__本文抜粋__:
———

明治後期に開業した玉川電気鉄道は、1938(昭和13)年に合併により東京横浜電鉄玉川線、1942(昭和17)年の会社名の変更により東急玉川線(以下、特に区別が必要な場合を除き愛称の「玉電」と表記)となった。ここでは戦後の「玉電」が走る街並みや風景と、その変化を紹介する。


「玉電」の三軒茶屋の分岐付近

写真は1961(昭和36)年撮影の三軒茶屋で「玉電」が分岐する付近で、車両は「玉川通り」を走る玉川線、手前の線路は支線の下高井戸線。右にポイント切替の信号塔が見える。【画像は1961(昭和36)年】 MAP __

「玉川通り」は「東京オリンピック」を控えた1962(昭和37)年に拡幅、1969(昭和44)年の玉川線廃止ののち、頭上には1971(昭和46)年に「首都高速3号渋谷線」が、地下には1977(昭和52)年に東急新玉川線が開通した。

玉川線廃止の際、支線の下高井戸線は残された。写真は玉川線廃止前年の下高井戸線へ分岐する付近の様子で、写真中央付近に下高井戸線用のホームがある。玉川線廃止後、下高井戸線は、東急世田谷線に改称され、ここが起終点となった。【画像は1968(昭和43)年】

東急世田谷線の駅付近は再開発が行われ、1996(平成8)年に「キャロットタワー」(写真右奥)が完成、世田谷線の新駅舎も現在地に誕生した。 MAP __(キャロットタワー)

「駒沢停留場」付近 MAP __

写真は1950(昭和25)年の「駒沢停留場」付近の様子。写真右の「カド薬局」は戦前に開店し、2001(平成13)年頃まで営業していた。看板にある「わかもと」を作っていた「わかもと製薬」は、「砧本村(きぬたほんむら)駅」前に工場があった。【画像は1950(昭和25)年】

現在は「国道246号」と「駒沢公園通り」の「駒沢交差点」となっている。「国道246号」は拡幅されて、上に「首都高速3号渋谷線」が通る。現在の東急田園都市線「駒沢大学駅」は「玉電」の「駒沢停留場」ではなく、一つ三軒茶屋寄りとなる「真中停留場」があった場所付近に設置された。

砧線の「野川橋梁」付近 MAP __

1924(大正13)年、玉川から砧(のちの砧本村)間に「玉電」の支線として砧線が開通した。「二子橋」の上流で採取した砂利の輸送を目的とするものであった。当初は「玉電」と同じく軌道線として敷設されたが、1945(昭和20)年に地方鉄道法に基づく鉄道線となった。写真は東急砧線の鉄道橋「野川橋梁」で、道路橋の「吉沢橋」は上流側(写真では奥)に架けられていた。【画像は1954(昭和29)年】

砧線は1969(昭和44)年に玉川線と同時に廃止され、線路跡は道路や遊歩道に転用された。「野川橋梁」は道路橋に転用され「新吉沢橋」となったが、2007(平成19)年、「野川」の河川改修に伴い「吉沢橋」と「新吉沢橋」を合わせた新たな「吉沢橋」に架け替えられた。写真は砧線廃止後に運行されるようになった「二子玉川駅」からの路線バスが「吉沢橋」を渡る様子。橋上には砧線のモニュメントが掲げられている。

———

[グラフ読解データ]
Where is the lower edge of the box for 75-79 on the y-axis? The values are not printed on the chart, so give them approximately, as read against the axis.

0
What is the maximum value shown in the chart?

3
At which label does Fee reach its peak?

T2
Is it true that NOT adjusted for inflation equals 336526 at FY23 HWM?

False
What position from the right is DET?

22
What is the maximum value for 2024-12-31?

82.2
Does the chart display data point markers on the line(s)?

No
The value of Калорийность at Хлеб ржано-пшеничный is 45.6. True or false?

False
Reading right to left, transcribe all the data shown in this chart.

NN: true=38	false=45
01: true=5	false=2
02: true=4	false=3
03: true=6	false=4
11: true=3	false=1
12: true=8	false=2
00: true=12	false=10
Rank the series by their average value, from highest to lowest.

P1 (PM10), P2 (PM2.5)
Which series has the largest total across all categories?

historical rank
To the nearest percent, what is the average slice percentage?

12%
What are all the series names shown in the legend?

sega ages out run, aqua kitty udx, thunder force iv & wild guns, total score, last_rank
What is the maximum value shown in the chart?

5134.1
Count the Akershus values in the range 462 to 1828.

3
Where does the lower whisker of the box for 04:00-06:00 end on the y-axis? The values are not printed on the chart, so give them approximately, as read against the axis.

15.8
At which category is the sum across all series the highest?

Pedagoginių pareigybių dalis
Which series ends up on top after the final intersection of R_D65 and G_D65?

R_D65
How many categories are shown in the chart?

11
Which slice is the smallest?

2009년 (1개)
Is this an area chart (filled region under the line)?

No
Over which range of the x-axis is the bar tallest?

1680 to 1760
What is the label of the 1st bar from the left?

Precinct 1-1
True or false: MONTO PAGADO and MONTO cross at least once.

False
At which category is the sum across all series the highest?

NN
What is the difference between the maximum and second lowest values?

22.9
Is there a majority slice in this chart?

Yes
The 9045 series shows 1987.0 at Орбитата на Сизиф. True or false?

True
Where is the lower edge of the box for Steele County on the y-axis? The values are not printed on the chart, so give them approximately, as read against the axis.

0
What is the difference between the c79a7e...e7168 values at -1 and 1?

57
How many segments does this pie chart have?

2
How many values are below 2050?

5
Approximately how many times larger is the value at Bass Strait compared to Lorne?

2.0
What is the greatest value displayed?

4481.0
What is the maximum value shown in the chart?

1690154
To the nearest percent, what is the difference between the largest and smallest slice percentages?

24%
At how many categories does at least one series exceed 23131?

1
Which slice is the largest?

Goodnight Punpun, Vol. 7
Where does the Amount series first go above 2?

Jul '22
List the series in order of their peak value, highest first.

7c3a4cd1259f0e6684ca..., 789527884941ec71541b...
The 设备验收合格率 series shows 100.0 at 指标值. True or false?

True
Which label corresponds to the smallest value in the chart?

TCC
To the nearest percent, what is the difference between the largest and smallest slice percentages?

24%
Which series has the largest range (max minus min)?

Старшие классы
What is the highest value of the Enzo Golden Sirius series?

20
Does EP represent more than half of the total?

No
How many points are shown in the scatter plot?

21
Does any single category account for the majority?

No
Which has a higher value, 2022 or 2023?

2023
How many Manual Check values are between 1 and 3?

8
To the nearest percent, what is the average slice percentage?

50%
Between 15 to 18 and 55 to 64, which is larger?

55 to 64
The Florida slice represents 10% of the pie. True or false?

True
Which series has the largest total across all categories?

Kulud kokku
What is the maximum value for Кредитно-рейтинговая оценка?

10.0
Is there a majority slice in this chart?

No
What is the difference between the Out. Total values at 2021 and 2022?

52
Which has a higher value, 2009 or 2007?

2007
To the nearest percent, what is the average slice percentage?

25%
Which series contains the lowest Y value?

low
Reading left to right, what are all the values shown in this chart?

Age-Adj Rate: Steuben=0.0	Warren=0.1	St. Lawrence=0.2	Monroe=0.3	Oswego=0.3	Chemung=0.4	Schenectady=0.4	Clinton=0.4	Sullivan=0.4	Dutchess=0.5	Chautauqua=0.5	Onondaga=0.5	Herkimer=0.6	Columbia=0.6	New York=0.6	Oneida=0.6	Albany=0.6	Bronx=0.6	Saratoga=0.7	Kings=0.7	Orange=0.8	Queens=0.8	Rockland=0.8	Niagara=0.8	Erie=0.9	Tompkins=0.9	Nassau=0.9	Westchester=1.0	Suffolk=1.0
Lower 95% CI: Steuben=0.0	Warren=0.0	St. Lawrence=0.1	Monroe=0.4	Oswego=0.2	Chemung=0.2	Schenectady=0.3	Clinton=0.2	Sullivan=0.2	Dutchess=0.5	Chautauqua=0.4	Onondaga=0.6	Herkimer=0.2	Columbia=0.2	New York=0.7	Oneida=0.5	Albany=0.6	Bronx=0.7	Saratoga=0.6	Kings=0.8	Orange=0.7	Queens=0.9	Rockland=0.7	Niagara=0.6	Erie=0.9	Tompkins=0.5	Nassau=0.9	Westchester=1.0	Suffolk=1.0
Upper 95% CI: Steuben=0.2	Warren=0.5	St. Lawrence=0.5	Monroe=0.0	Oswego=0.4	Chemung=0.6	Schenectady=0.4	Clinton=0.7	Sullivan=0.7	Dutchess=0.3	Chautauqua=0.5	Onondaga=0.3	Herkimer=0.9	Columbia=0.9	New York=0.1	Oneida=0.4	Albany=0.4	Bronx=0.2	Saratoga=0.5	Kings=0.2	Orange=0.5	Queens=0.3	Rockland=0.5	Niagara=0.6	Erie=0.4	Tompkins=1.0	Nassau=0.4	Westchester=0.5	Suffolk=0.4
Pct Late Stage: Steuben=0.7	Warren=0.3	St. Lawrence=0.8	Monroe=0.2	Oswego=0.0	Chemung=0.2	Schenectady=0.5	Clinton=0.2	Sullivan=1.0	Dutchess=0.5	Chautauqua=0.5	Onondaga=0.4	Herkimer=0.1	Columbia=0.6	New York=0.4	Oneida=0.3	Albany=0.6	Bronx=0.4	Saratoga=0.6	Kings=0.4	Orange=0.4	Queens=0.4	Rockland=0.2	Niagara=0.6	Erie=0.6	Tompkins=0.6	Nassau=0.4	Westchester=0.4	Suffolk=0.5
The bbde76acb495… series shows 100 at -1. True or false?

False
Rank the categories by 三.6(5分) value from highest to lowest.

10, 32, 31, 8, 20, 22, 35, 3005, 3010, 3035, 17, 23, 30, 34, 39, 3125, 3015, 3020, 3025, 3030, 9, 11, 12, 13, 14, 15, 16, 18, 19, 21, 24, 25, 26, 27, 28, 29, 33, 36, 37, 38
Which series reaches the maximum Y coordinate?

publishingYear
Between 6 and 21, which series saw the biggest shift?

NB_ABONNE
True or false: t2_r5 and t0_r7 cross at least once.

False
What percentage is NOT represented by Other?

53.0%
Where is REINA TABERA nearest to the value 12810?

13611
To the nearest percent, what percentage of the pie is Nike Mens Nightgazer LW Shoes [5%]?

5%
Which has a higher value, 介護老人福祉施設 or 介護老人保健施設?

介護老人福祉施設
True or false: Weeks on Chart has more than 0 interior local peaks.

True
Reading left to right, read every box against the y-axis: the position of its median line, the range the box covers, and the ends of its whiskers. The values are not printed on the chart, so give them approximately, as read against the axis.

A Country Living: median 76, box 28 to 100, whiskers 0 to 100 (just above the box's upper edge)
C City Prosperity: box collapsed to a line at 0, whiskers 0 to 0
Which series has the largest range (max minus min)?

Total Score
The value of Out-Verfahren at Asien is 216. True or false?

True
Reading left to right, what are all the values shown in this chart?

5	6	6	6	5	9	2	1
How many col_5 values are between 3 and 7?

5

———

__設問__:
• A. 本文によると、砧線は何を輸送する目的で開通しましたか。
• B. 「明治後期に開業した玉川電気鉄」で始まり「年に東急新玉川線が開通した。」まで続く本文の部分を、「信号塔」を「信号所」に置き換えて書き直してください。

__解答一覧__:
• A. 「二子橋」の上流で採取した砂利です。

• B.
明治後期に開業した玉川電気鉄道は、1938(昭和13)年に合併により東京横浜電鉄玉川線、1942(昭和17)年の会社名の変更により東急玉川線(以下、特に区別が必要な場合を除き愛称の「玉電」と表記)となった。ここでは戦後の「玉電」が走る街並みや風景と、その変化を紹介する。


「玉電」の三軒茶屋の分岐付近

写真は1961(昭和36)年撮影の三軒茶屋で「玉電」が分岐する付近で、車両は「玉川通り」を走る玉川線、手前の線路は支線の下高井戸線。右にポイント切替の信号所が見える。【画像は1961(昭和36)年】 MAP __

「玉川通り」は「東京オリンピック」を控えた1962(昭和37)年に拡幅、1969(昭和44)年の玉川線廃止ののち、頭上には1971(昭和46)年に「首都高速3号渋谷線」が、地下には1977(昭和52)年に東急新玉川線が開通した。